* _Text for analysis_
HD 131040

Observation data Epoch J2000 Equinox ICRS
- Constellation: Boötes
- Right ascension: 14^{h} 49^{m} 32.38200^{s}
- Declination: +51° 22′ 28.2117″
- Apparent magnitude (V): 6.51

Characteristics
- Evolutionary stage: main sequence
- Spectral type: F3V
- U−B color index: +0.00
- B−V color index: +0.40

Astrometry
- Radial velocity (R_{v}): −6.90 km/s
- Proper motion (μ): RA: +15.592 mas/yr Dec.: +1.961 mas/yr
- Parallax (π): 19.1763±0.0147 mas
- Distance: 170.1 ± 0.1 ly (52.15 ± 0.04 pc)
- Absolute magnitude (M_{V}): +2.93

Details
- Mass: 1.4 M_{☉}
- Radius: 1.7 R_{☉}
- Luminosity: 5.6 L_{☉}
- Surface gravity (log g): 4.12 cgs
- Temperature: 6,743 K
- Metallicity [Fe/H]: +0.04 dex
- Age: 1.80 Myr
- Other designations: BD+51°1957, HD 131040, HIP 72508, HR 5537, SAO 29296

Database references
- SIMBAD: data

= HD 131040 =

Star in the constellation Boötes

HD 131040 is an F-type main-sequence star in the northern constellation of Boötes. It has an apparent magnitude of 6.51 and is 170 light years away.

* _Extracted data_
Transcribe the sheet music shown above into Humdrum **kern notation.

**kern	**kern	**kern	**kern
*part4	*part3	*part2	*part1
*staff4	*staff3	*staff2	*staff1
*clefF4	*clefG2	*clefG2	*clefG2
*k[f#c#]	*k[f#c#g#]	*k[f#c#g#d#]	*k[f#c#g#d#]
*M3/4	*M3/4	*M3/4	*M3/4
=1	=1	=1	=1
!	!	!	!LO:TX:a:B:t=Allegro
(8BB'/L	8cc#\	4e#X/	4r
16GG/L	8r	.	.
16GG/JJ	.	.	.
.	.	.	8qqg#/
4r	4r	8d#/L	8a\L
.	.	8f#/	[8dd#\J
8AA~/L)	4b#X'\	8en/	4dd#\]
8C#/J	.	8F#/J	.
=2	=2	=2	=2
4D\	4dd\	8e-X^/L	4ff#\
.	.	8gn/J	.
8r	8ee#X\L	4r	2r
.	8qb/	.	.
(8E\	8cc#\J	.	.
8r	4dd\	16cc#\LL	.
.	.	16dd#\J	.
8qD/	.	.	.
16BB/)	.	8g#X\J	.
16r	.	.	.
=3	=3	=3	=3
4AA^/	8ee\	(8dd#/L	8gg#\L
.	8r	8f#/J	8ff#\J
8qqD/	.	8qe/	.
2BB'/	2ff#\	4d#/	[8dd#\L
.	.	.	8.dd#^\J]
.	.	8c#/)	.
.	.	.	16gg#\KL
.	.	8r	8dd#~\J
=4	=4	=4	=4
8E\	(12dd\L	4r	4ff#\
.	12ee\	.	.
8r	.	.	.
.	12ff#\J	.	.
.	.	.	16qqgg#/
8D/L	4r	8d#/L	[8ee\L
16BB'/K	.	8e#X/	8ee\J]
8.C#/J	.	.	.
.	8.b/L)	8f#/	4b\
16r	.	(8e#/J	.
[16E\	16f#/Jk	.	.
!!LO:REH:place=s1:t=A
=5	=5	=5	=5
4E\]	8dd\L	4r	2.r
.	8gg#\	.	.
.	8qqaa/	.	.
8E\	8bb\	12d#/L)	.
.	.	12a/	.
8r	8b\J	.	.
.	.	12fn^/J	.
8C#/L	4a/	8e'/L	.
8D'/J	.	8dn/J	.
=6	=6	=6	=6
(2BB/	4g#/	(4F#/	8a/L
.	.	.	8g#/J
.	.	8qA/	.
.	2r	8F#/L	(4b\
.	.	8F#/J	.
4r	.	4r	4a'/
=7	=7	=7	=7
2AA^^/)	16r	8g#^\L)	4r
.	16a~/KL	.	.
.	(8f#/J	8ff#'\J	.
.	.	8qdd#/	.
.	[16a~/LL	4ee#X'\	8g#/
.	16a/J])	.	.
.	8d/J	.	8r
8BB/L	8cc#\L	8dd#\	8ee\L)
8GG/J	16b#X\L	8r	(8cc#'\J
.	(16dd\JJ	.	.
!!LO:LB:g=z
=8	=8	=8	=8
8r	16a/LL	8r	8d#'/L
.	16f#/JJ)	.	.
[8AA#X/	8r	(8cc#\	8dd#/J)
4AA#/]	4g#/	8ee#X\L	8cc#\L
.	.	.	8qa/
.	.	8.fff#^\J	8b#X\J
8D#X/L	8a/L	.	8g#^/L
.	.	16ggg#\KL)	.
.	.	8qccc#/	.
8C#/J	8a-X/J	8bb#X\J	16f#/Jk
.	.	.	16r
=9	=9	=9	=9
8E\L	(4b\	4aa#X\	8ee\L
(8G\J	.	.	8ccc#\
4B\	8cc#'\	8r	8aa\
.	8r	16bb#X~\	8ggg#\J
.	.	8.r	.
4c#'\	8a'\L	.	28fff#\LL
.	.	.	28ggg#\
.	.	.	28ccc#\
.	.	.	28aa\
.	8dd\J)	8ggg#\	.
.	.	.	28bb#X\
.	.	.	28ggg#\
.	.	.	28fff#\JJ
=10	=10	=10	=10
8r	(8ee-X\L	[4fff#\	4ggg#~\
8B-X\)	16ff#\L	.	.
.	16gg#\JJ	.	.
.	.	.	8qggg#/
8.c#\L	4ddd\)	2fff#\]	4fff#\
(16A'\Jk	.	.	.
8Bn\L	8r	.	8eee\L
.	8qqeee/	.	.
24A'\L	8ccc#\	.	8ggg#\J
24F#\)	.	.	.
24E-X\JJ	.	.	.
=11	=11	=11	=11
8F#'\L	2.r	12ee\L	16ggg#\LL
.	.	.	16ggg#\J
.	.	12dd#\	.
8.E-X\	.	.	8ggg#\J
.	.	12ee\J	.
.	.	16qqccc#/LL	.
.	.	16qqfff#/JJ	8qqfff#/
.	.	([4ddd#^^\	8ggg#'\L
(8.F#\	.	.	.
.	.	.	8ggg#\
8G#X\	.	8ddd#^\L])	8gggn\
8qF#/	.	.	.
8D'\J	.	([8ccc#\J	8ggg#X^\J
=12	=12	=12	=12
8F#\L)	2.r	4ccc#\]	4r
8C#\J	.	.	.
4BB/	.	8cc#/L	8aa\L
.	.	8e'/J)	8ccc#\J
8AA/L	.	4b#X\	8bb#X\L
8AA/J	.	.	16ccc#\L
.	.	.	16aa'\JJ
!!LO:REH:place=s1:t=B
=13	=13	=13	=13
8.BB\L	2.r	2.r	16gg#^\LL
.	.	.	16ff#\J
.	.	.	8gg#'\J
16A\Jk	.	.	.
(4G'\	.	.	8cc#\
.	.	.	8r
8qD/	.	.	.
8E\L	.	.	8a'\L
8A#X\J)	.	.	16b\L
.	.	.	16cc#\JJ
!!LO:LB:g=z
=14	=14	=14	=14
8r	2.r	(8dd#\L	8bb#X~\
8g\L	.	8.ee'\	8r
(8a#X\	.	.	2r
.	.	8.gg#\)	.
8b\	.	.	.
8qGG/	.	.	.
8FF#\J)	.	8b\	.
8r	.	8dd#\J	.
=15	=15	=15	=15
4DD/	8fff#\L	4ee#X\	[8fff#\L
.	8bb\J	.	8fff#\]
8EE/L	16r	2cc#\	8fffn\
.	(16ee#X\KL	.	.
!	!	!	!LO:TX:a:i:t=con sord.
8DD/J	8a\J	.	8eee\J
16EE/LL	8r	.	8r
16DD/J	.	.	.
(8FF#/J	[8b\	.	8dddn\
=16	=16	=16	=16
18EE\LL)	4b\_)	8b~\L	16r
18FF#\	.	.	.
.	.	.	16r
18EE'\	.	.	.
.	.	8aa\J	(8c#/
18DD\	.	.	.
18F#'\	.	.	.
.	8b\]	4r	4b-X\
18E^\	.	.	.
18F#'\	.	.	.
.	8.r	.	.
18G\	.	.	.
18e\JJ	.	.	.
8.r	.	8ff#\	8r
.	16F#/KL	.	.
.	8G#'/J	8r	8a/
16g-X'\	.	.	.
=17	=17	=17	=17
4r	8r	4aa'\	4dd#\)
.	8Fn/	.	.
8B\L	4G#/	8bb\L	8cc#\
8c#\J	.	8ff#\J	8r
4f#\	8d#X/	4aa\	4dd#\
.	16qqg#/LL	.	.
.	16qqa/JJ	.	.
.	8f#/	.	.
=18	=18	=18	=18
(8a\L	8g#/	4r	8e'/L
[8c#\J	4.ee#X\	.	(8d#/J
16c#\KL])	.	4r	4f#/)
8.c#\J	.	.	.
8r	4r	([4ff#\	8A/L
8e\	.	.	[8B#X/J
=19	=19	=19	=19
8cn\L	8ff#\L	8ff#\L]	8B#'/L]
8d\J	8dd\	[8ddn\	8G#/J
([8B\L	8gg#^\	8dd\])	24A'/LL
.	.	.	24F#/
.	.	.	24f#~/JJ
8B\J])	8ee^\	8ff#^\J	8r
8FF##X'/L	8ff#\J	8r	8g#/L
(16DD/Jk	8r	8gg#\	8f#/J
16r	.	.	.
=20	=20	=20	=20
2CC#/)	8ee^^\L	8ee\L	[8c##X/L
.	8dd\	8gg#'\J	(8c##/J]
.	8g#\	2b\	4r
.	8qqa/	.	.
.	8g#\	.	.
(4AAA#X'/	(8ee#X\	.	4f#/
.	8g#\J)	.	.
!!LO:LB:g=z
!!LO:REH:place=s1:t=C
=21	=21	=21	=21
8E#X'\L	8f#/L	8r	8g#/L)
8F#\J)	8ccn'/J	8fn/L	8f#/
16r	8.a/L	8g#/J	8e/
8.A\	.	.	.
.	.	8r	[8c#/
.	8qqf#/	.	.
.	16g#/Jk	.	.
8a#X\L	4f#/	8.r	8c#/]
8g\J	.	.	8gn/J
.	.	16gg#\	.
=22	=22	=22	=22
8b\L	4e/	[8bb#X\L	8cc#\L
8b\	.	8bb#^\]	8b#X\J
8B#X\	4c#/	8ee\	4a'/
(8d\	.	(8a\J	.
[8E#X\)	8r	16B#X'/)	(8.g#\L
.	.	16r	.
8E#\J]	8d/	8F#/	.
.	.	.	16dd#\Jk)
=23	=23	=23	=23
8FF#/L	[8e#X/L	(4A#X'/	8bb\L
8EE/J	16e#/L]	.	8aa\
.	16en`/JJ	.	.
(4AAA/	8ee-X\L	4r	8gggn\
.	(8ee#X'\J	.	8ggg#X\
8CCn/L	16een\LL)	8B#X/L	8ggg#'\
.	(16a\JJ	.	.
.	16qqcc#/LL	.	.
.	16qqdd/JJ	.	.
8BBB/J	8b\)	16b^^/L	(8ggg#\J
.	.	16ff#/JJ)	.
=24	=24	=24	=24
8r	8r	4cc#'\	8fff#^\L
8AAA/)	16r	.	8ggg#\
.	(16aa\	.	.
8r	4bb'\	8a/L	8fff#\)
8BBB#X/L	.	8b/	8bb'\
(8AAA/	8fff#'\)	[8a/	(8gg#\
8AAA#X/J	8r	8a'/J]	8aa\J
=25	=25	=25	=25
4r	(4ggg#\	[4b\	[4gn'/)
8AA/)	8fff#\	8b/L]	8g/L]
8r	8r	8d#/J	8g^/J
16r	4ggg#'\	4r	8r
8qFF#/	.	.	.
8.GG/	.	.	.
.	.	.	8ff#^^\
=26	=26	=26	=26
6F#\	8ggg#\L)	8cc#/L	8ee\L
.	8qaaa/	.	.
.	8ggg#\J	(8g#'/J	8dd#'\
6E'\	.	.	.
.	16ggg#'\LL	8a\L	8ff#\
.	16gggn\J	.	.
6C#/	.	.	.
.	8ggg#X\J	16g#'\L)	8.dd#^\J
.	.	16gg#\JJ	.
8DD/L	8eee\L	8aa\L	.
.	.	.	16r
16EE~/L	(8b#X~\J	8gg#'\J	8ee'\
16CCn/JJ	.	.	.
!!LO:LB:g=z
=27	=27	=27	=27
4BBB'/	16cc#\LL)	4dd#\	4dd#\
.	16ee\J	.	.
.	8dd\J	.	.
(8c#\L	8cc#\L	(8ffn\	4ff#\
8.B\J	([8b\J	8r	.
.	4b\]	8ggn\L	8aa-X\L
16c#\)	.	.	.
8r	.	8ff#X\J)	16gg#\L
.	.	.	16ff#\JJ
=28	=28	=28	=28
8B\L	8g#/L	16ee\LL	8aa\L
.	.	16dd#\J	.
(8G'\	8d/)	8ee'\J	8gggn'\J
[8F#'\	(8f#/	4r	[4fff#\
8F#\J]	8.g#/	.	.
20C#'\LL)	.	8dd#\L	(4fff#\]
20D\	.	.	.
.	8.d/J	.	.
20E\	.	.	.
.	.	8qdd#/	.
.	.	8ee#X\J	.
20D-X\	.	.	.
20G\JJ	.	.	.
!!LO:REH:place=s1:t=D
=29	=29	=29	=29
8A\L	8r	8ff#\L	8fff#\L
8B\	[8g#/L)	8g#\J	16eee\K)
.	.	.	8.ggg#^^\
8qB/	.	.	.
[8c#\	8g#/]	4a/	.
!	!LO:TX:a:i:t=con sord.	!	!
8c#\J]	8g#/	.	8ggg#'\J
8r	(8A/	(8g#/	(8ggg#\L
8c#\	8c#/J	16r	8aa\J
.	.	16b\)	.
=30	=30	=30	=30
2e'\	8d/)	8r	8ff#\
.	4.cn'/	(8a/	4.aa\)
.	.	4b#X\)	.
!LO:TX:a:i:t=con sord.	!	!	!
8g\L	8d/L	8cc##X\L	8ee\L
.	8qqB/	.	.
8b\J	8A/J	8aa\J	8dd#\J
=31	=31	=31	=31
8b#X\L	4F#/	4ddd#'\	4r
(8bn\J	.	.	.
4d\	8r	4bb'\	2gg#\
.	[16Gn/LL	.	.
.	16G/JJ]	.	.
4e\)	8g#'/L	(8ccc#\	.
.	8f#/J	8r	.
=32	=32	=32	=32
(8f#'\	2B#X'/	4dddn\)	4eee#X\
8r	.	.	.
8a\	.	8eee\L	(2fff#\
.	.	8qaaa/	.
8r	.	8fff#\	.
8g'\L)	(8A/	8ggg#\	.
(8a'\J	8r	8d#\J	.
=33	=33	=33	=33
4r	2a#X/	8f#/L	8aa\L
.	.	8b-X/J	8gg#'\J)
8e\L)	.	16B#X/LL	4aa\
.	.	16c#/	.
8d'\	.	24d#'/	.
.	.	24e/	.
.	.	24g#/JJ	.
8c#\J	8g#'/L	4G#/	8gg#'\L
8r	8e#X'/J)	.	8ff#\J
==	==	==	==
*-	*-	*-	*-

* _Assigned task A_
Answer these questions from the HD 131040 entry above, one answer per line.
(i) What spectral type is given for the star?
(ii) What mass is listed for it?
(iii) In which constellation does it lie, and is that constellation northern or southern?
* _Assigned task B_
Copy the part of the HD 131040 entry that opens with the words containing "Database references" and closes with "light years away.", switching "light years" to "light-years".
* _Assigned task C_
For each statement, say yes or no according to the HD 131040 entry above, and quote the words that decide it.
(i) The star has a B−V color index of +0.40.
(ii) The star is more than 200 light years away.
(iii) Its metallicity [Fe/H] is given as −0.04 dex.

* _Output A_
(i) F3V
(ii) 1.4 solar masses
(iii) Boötes, a northern constellation

* _Output B_
Database references
- SIMBAD: data

= HD 131040 =

Star in the constellation Boötes

HD 131040 is an F-type main-sequence star in the northern constellation of Boötes. It has an apparent magnitude of 6.51 and is 170 light-years away.

* _Output C_
(i) Yes: "B−V color index: +0.40"
(ii) No: "is 170 light years away"
(iii) No: "Metallicity [Fe/H]: +0.04 dex"